Comment une fille de Churchville (état de New York) a-t-elle gravi les échelons d'une carrière quasi exemplaire, gagnant après chaque prise de rôles (plutôt choisis deux fois qu'une) le statut que nous lui connaissons aujourd'hui? 

Un statut à part : diva américaine, icône jet set et voix ineffable de lady glamour? La réponse de Renée est simple : «tout le mérite en revient à deux petits morceaux de cartilages logés au fond de ma gorge». Evident et révélateur. Mais pas suffisant. Ce livre confession, moins autobiographique qu'illustratif de certaines périodes de sa vie et de sa carrière, révèle la femme qui regarde la chanteuse. Un être concret qui veut répondre à la question : quel est le secret de ma voix? A défaut d'avoir pu lire elle-même, alors adolescente en quête de perfectionnement vocal, ce livre idéal (donc jamais trouvé) où elle aurait pu collecter quelques conseils judicieux, voici son livre ; le livre témoignage d'une chanteuse qui nous parle technique : «ce à quoi je suis parvenue finalement n'est pas l'histoire de ma vie, mais l'autobiographie de ma voix». Car ici comme ailleurs, pour comme pour les autres étoiles du chant, l'art s'est laissé conquérir à force de travail et de discipline. Ses parents sont professeurs de chant. Renée a donc été élevée dans le chant. Et là encore, la figure de la mère aura été primordiale.

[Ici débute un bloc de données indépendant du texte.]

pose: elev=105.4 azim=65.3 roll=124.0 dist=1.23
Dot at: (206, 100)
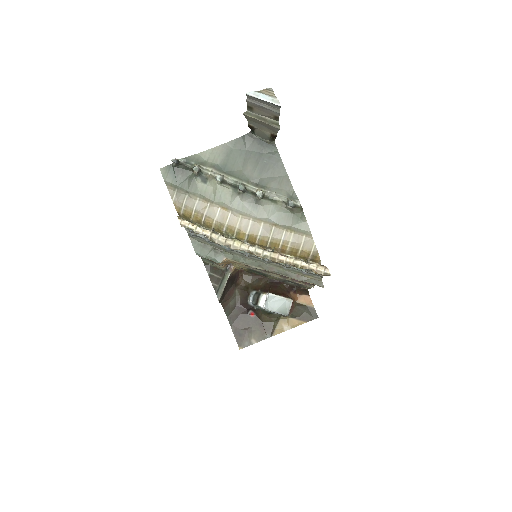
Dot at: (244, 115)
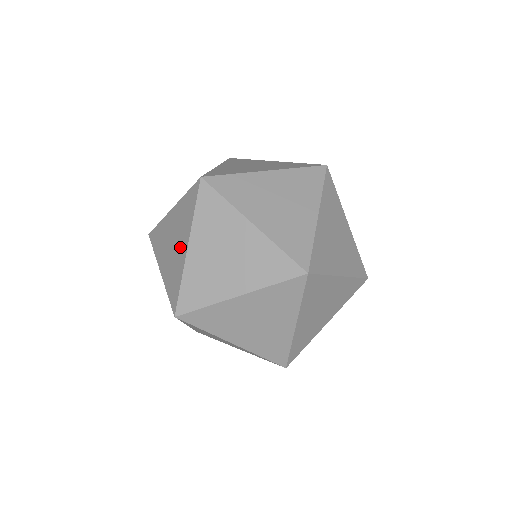
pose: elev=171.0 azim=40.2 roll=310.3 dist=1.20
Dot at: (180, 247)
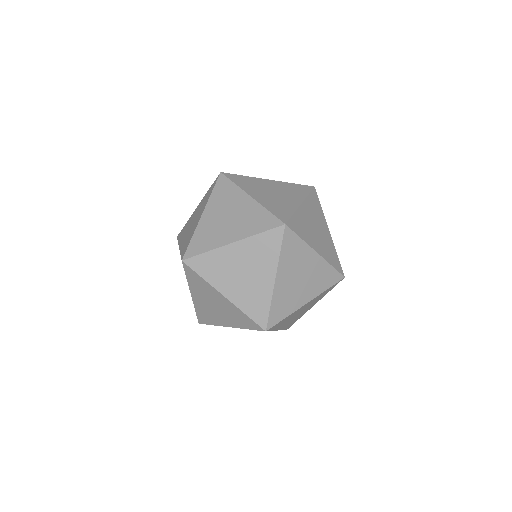
Dot at: (197, 219)
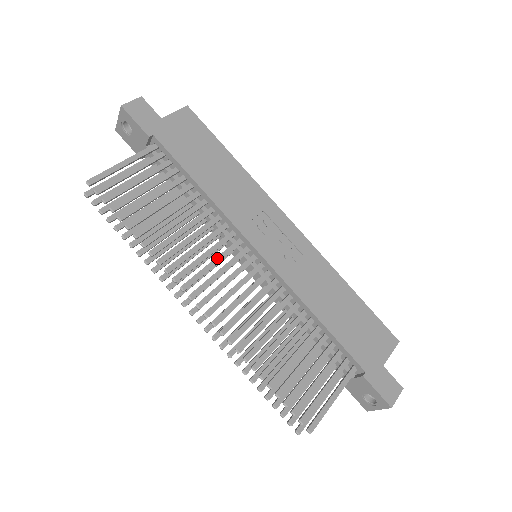
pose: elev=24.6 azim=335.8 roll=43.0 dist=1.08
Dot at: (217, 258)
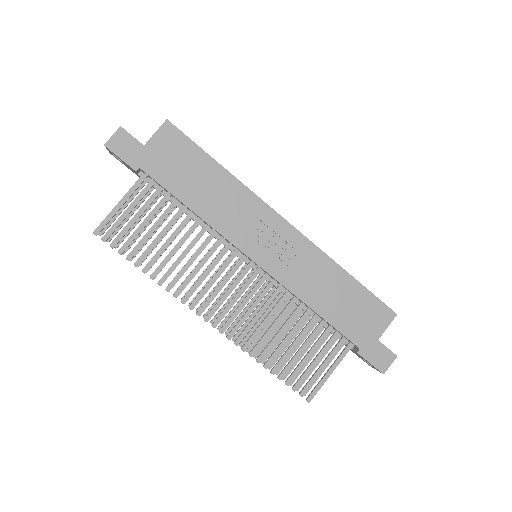
Dot at: (217, 273)
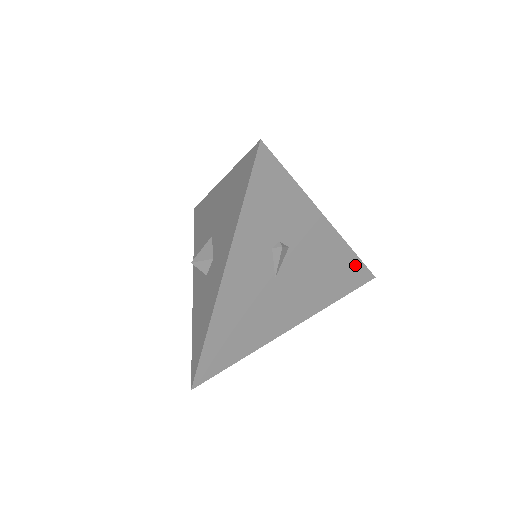
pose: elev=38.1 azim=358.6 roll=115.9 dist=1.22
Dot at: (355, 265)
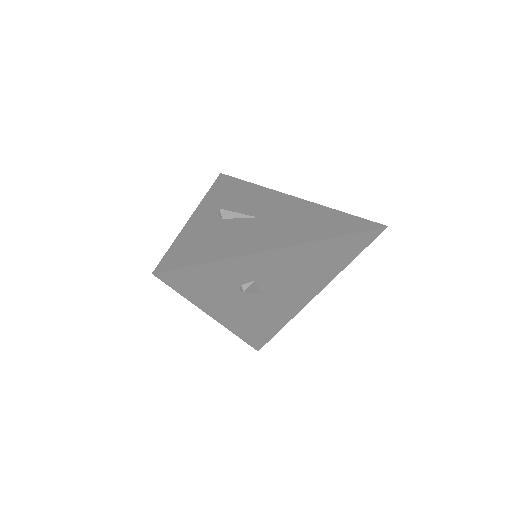
Dot at: (348, 239)
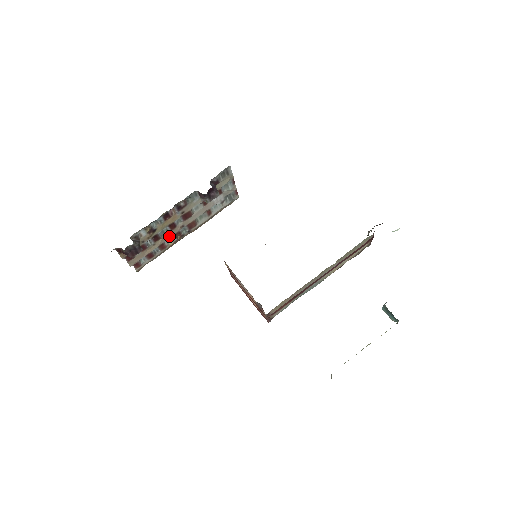
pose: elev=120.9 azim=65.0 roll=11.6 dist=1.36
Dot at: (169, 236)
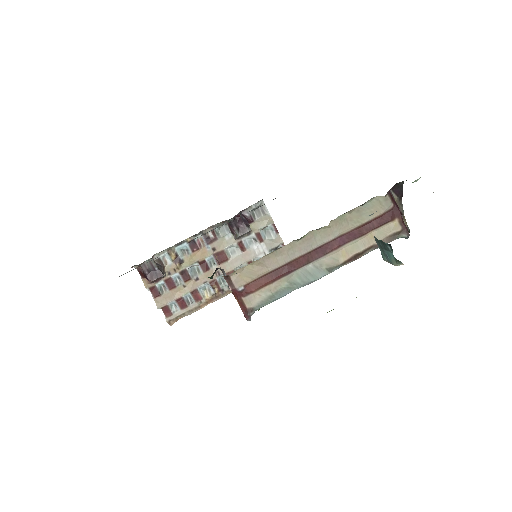
Dot at: (203, 282)
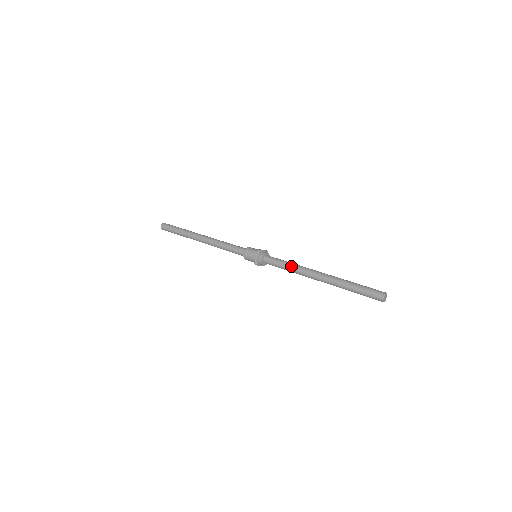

Au fil de la lecture des quelques 356 pages, les inconditionnels verront leur patience gratifiée : la lecture d'»Une voix» est riche en anecdotes souvent savoureuses sur certains aspects des tournées vécues jusqu'au bout du monde par la diva adulée ; les autres, musiciens voire chanteurs ou apprentis-chanteurs pourront reconnaître l'assiduité d'une grande vocaliste, soucieuse de transmettre les étapes qu'elle a traversées, parfois seule, toujours pour l'art vocal.

Evidemment, on y retrouve à l'époque de la formation, cette obsession de «la résonance, de la concentration et du placement de la voix» (dans le masque, précisément). A ce propos, ne manque pas d'humour en comparant sa voix à une tapisserie (lire le chapitre «l'éducation»). Elle développe aussi tout un paragraphe sur les rituels des chanteurs avant d'entrer sur les planches : Pavarotti, Tebaldi et Lily Pons… la question est la même : comment vaincre son anxiété? Ensuite, il y a la relation avec son professeur… Incontrôlable alchimie entre l'élève et le pédagogue capable de révéler à sa protégée tout le potentiel qui ne demande qu'à paraître. A ce titre, on lira avec intérêt la masterclass suivie avec une Schwarzkopf tranchante mais révélatrice de la notion de «couverture» des notes aiguës…(qui devait se révéler si profitable pour l'Hymne à la lune de Russalka)… et puis vint son mentor, professeur pour la vie, l'être musical qui sera un rempart pour la construction de sa voix et de ses choix de répertoire : Beverley Johnson.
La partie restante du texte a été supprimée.